Bounding box prediction data:
'''

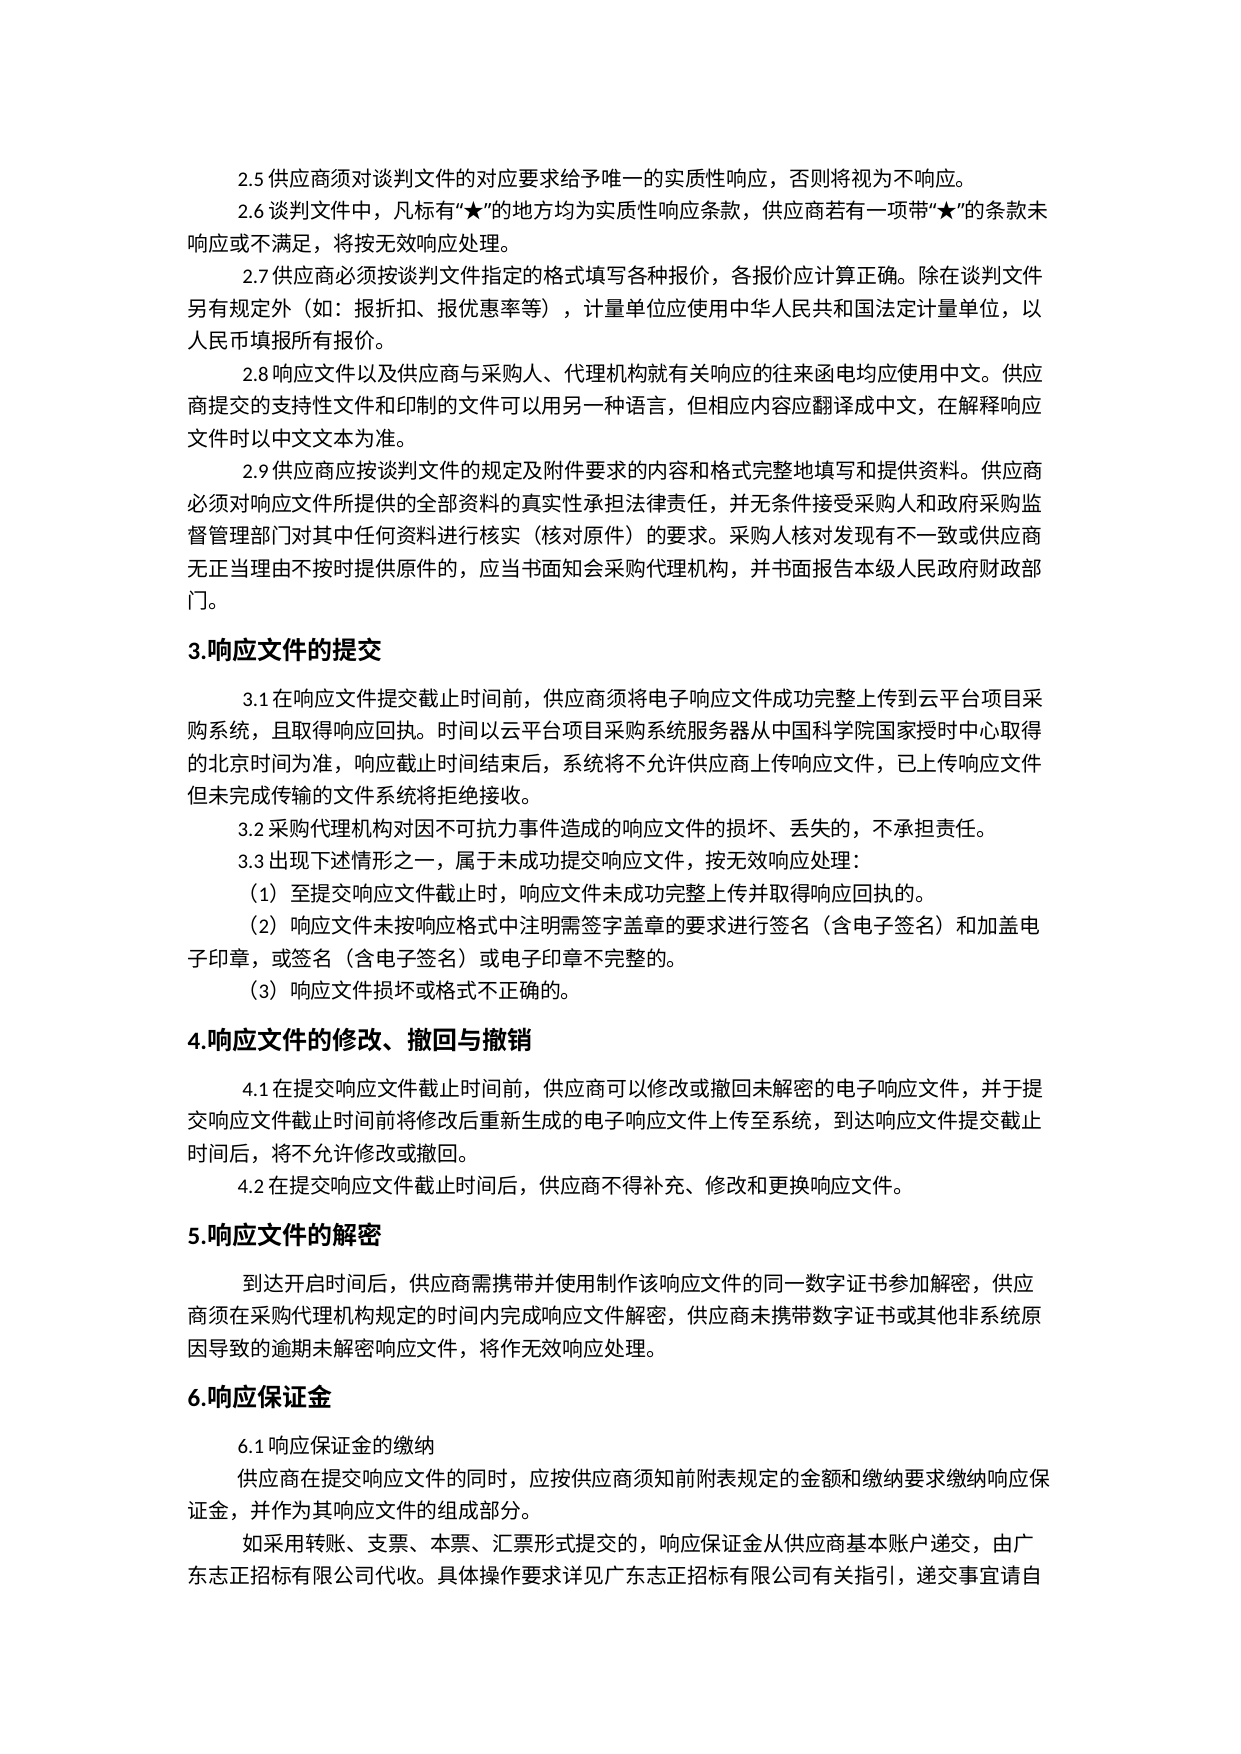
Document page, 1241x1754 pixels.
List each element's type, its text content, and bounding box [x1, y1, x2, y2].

text 供应商在提交响应文件的同时，应按供应商须知前附表规定的金额和缴纳要求缴纳响应保证金，并作为其响应文件的组成部分。 [187, 1462, 1053, 1527]
text 4.响应文件的修改、撤回与撤销 [187, 1007, 1053, 1072]
text 3.2采购代理机构对因不可抗力事件造成的响应文件的损坏、丢失的，不承担责任。 [187, 812, 1053, 844]
text 3.3出现下述情形之一，属于未成功提交响应文件，按无效响应处理： [187, 844, 1053, 877]
text 2.9供应商应按谈判文件的规定及附件要求的内容和格式完整地填写和提供资料。供应商必须对响应文件所提供的全部资料的真实性承担法律责任，并无条件接受采购人和政府采购监督管理部门对其中任何资料进行核实（核对原件）的要求。采购人核对发现有不一致或供应商无正当理由不按时提供原件的，应当书面知会采购代理机构，并书面报告本级人民政府财政部门。 [187, 454, 1053, 617]
text 6.响应保证金 [187, 1364, 1053, 1429]
text 2.6谈判文件中，凡标有“★”的地方均为实质性响应条款，供应商若有一项带“★”的条款未响应或不满足，将按无效响应处理。 [187, 194, 1053, 259]
text 2.7供应商必须按谈判文件指定的格式填写各种报价，各报价应计算正确。除在谈判文件另有规定外（如：报折扣、报优惠率等），计量单位应使用中华人民共和国法定计量单位，以人民币填报所有报价。 [187, 259, 1053, 357]
text 4.2在提交响应文件截止时间后，供应商不得补充、修改和更换响应文件。 [187, 1169, 1053, 1202]
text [187, 1527, 1053, 1592]
text （2）响应文件未按响应格式中注明需签字盖章的要求进行签名（含电子签名）和加盖电子印章，或签名（含电子签名）或电子印章不完整的。 [187, 909, 1053, 974]
text （1）至提交响应文件截止时，响应文件未成功完整上传并取得响应回执的。 [187, 877, 1053, 909]
text 2.8响应文件以及供应商与采购人、代理机构就有关响应的往来函电均应使用中文。供应商提交的支持性文件和印制的文件可以用另一种语言，但相应内容应翻译成中文，在解释响应文件时以中文文本为准。 [187, 357, 1053, 454]
text 3.响应文件的提交 [187, 617, 1053, 682]
text 到达开启时间后，供应商需携带并使用制作该响应文件的同一数字证书参加解密，供应商须在采购代理机构规定的时间内完成响应文件解密，供应商未携带数字证书或其他非系统原因导致的逾期未解密响应文件，将作无效响应处理。 [187, 1267, 1053, 1364]
text 3.1在响应文件提交截止时间前，供应商须将电子响应文件成功完整上传到云平台项目采购系统，且取得响应回执。时间以云平台项目采购系统服务器从中国科学院国家授时中心取得的北京时间为准，响应截止时间结束后，系统将不允许供应商上传响应文件，已上传响应文件但未完成传输的文件系统将拒绝接收。 [187, 682, 1053, 812]
text 4.1在提交响应文件截止时间前，供应商可以修改或撤回未解密的电子响应文件，并于提交响应文件截止时间前将修改后重新生成的电子响应文件上传至系统，到达响应文件提交截止时间后，将不允许修改或撤回。 [187, 1072, 1053, 1169]
text 5.响应文件的解密 [187, 1202, 1053, 1267]
text 2.5供应商须对谈判文件的对应要求给予唯一的实质性响应，否则将视为不响应。 [187, 162, 1053, 194]
text （3）响应文件损坏或格式不正确的。 [187, 974, 1053, 1007]
text 6.1响应保证金的缴纳 [187, 1429, 1053, 1462]
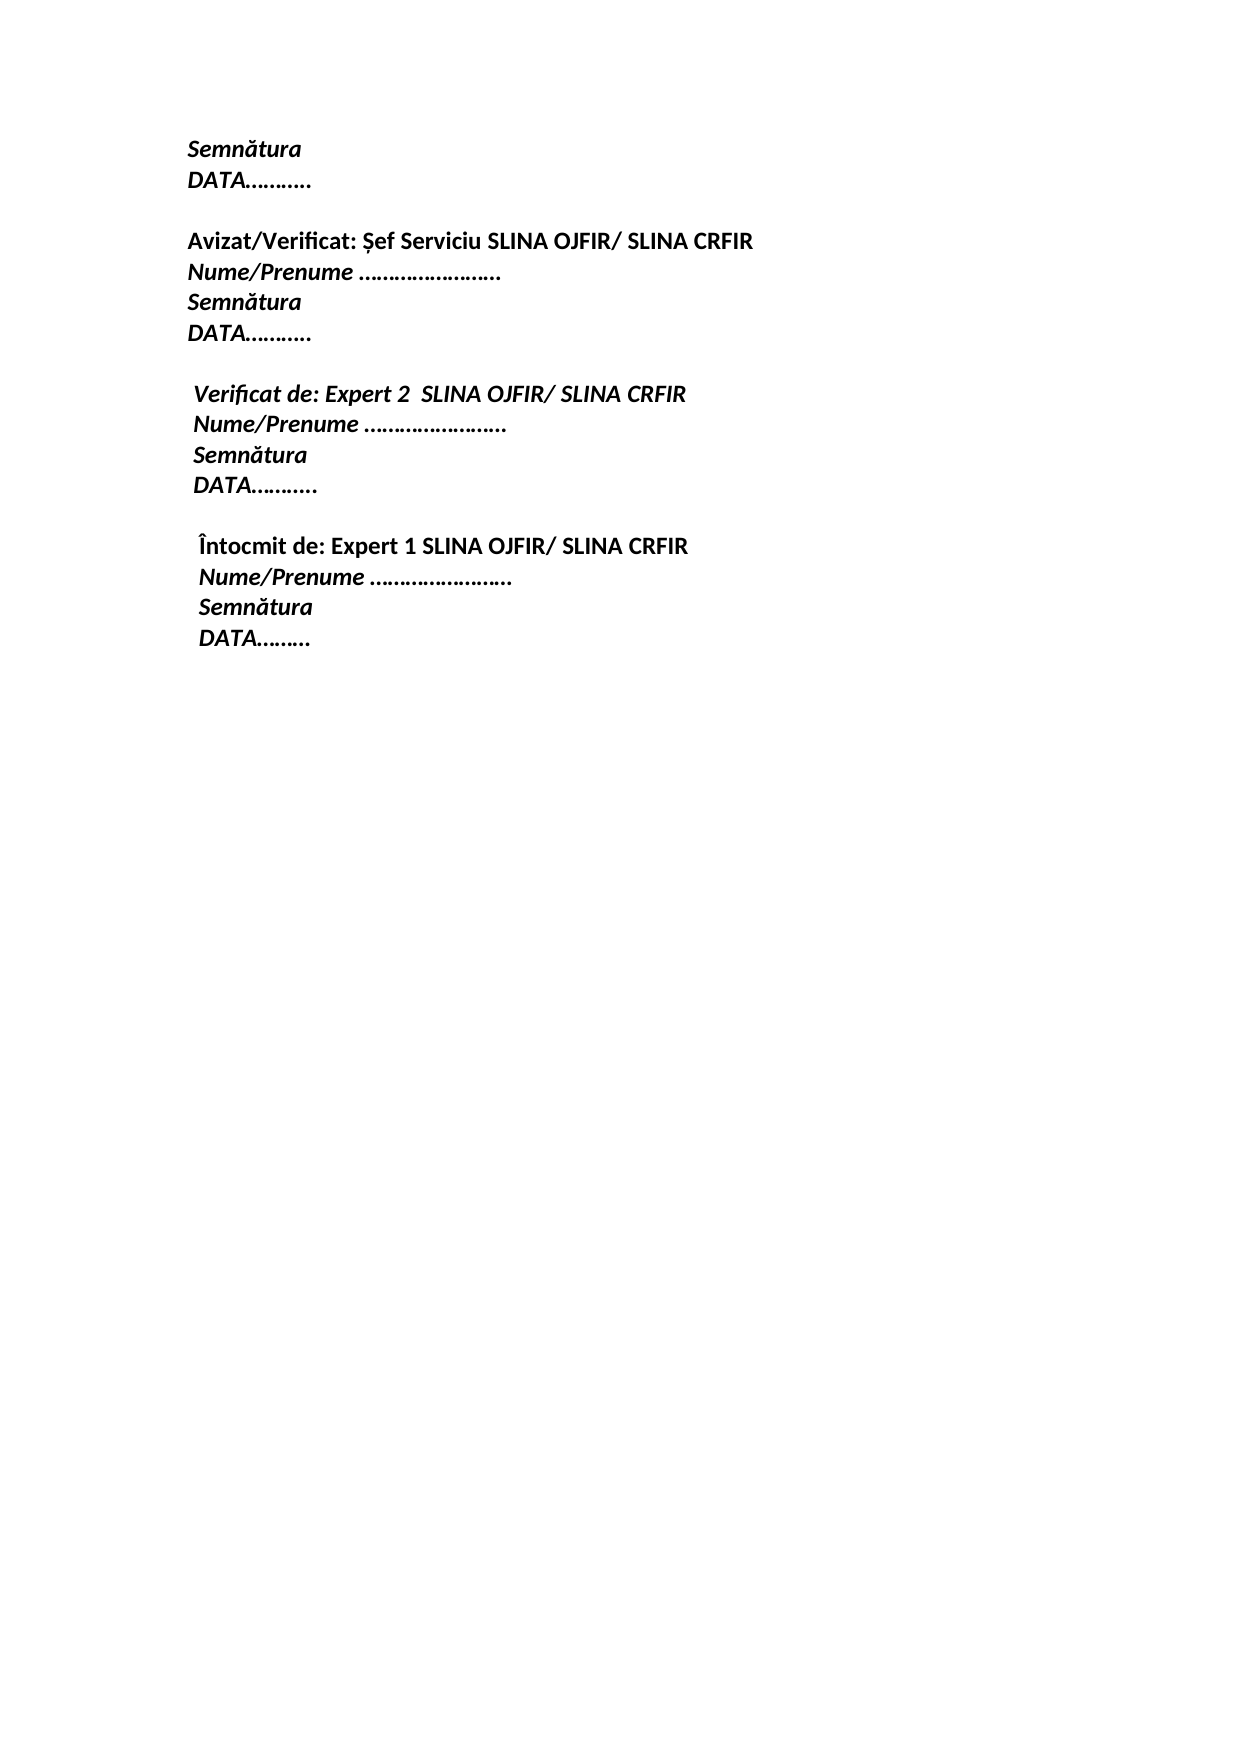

'''

Work required: The entries must be written out again unchanged. Images are to be left out.

Response to this exercise:
Document page, 1241x1754 pixels.
List each element's type, its text content, and bounding box [x1, y1, x2, y2].

text 供应商在提交响应文件的同时，应按供应商须知前附表规定的金额和缴纳要求缴纳响应保证金，并作为其响应文件的组成部分。 [187, 1462, 1053, 1527]
text 4.响应文件的修改、撤回与撤销 [187, 1007, 1053, 1072]
text 3.2采购代理机构对因不可抗力事件造成的响应文件的损坏、丢失的，不承担责任。 [187, 812, 1053, 844]
text 3.3出现下述情形之一，属于未成功提交响应文件，按无效响应处理： [187, 844, 1053, 877]
text 2.9供应商应按谈判文件的规定及附件要求的内容和格式完整地填写和提供资料。供应商必须对响应文件所提供的全部资料的真实性承担法律责任，并无条件接受采购人和政府采购监督管理部门对其中任何资料进行核实（核对原件）的要求。采购人核对发现有不一致或供应商无正当理由不按时提供原件的，应当书面知会采购代理机构，并书面报告本级人民政府财政部门。 [187, 454, 1053, 617]
text 6.响应保证金 [187, 1364, 1053, 1429]
text 2.6谈判文件中，凡标有“★”的地方均为实质性响应条款，供应商若有一项带“★”的条款未响应或不满足，将按无效响应处理。 [187, 194, 1053, 259]
text 2.7供应商必须按谈判文件指定的格式填写各种报价，各报价应计算正确。除在谈判文件另有规定外（如：报折扣、报优惠率等），计量单位应使用中华人民共和国法定计量单位，以人民币填报所有报价。 [187, 259, 1053, 357]
text 4.2在提交响应文件截止时间后，供应商不得补充、修改和更换响应文件。 [187, 1169, 1053, 1202]
text [187, 1527, 1053, 1592]
text （2）响应文件未按响应格式中注明需签字盖章的要求进行签名（含电子签名）和加盖电子印章，或签名（含电子签名）或电子印章不完整的。 [187, 909, 1053, 974]
text （1）至提交响应文件截止时，响应文件未成功完整上传并取得响应回执的。 [187, 877, 1053, 909]
text 2.8响应文件以及供应商与采购人、代理机构就有关响应的往来函电均应使用中文。供应商提交的支持性文件和印制的文件可以用另一种语言，但相应内容应翻译成中文，在解释响应文件时以中文文本为准。 [187, 357, 1053, 454]
text 3.响应文件的提交 [187, 617, 1053, 682]
text 到达开启时间后，供应商需携带并使用制作该响应文件的同一数字证书参加解密，供应商须在采购代理机构规定的时间内完成响应文件解密，供应商未携带数字证书或其他非系统原因导致的逾期未解密响应文件，将作无效响应处理。 [187, 1267, 1053, 1364]
text 3.1在响应文件提交截止时间前，供应商须将电子响应文件成功完整上传到云平台项目采购系统，且取得响应回执。时间以云平台项目采购系统服务器从中国科学院国家授时中心取得的北京时间为准，响应截止时间结束后，系统将不允许供应商上传响应文件，已上传响应文件但未完成传输的文件系统将拒绝接收。 [187, 682, 1053, 812]
text 4.1在提交响应文件截止时间前，供应商可以修改或撤回未解密的电子响应文件，并于提交响应文件截止时间前将修改后重新生成的电子响应文件上传至系统，到达响应文件提交截止时间后，将不允许修改或撤回。 [187, 1072, 1053, 1169]
text 5.响应文件的解密 [187, 1202, 1053, 1267]
text 2.5供应商须对谈判文件的对应要求给予唯一的实质性响应，否则将视为不响应。 [187, 162, 1053, 194]
text （3）响应文件损坏或格式不正确的。 [187, 974, 1053, 1007]
text 6.1响应保证金的缴纳 [187, 1429, 1053, 1462]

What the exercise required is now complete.